*** Opening of Data ***

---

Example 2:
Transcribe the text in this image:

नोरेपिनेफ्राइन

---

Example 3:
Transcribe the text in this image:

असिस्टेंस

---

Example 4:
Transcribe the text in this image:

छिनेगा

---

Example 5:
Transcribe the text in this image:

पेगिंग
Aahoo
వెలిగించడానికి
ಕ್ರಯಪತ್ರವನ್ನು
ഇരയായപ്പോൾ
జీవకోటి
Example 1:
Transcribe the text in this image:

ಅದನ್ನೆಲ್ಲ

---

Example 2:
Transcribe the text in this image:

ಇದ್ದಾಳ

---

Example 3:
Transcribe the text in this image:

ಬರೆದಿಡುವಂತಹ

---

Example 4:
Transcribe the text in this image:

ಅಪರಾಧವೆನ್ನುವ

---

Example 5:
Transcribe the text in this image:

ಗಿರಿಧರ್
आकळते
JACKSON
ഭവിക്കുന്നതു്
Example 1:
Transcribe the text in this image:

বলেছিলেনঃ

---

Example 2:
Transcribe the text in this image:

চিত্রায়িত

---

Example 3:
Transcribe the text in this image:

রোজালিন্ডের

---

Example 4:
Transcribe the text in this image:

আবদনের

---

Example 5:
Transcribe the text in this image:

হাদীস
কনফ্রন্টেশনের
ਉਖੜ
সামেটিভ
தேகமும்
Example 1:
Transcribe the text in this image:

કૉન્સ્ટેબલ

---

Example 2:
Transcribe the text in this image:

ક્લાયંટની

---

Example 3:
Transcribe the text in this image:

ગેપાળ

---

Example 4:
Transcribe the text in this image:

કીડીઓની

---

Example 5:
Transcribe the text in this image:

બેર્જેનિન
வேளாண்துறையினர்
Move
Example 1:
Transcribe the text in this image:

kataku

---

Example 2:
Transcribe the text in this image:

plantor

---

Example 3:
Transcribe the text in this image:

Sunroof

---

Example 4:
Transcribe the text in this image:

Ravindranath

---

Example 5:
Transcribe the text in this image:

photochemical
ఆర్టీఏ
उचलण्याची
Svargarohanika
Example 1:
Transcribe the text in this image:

*** Close of Data ***

## The task
You are asked to transcribe the complete data exactly.

## Solution for this task
---

Example 2:
Transcribe the text in this image:

नोरेपिनेफ्राइन

---

Example 3:
Transcribe the text in this image:

असिस्टेंस

---

Example 4:
Transcribe the text in this image:

छिनेगा

---

Example 5:
Transcribe the text in this image:

पेगिंग
Aahoo
వెలిగించడానికి
ಕ್ರಯಪತ್ರವನ್ನು
ഇരയായപ്പോൾ
జీవకోటి
Example 1:
Transcribe the text in this image:

ಅದನ್ನೆಲ್ಲ

---

Example 2:
Transcribe the text in this image:

ಇದ್ದಾಳ

---

Example 3:
Transcribe the text in this image:

ಬರೆದಿಡುವಂತಹ

---

Example 4:
Transcribe the text in this image:

ಅಪರಾಧವೆನ್ನುವ

---

Example 5:
Transcribe the text in this image:

ಗಿರಿಧರ್
आकळते
JACKSON
ഭവിക്കുന്നതു്
Example 1:
Transcribe the text in this image:

বলেছিলেনঃ

---

Example 2:
Transcribe the text in this image:

চিত্রায়িত

---

Example 3:
Transcribe the text in this image:

রোজালিন্ডের

---

Example 4:
Transcribe the text in this image:

আবদনের

---

Example 5:
Transcribe the text in this image:

হাদীস
কনফ্রন্টেশনের
ਉਖੜ
সামেটিভ
தேகமும்
Example 1:
Transcribe the text in this image:

કૉન્સ્ટેબલ

---

Example 2:
Transcribe the text in this image:

ક્લાયંટની

---

Example 3:
Transcribe the text in this image:

ગેપાળ

---

Example 4:
Transcribe the text in this image:

કીડીઓની

---

Example 5:
Transcribe the text in this image:

બેર્જેનિન
வேளாண்துறையினர்
Move
Example 1:
Transcribe the text in this image:

kataku

---

Example 2:
Transcribe the text in this image:

plantor

---

Example 3:
Transcribe the text in this image:

Sunroof

---

Example 4:
Transcribe the text in this image:

Ravindranath

---

Example 5:
Transcribe the text in this image:

photochemical
ఆర్టీఏ
उचलण्याची
Svargarohanika
Example 1:
Transcribe the text in this image:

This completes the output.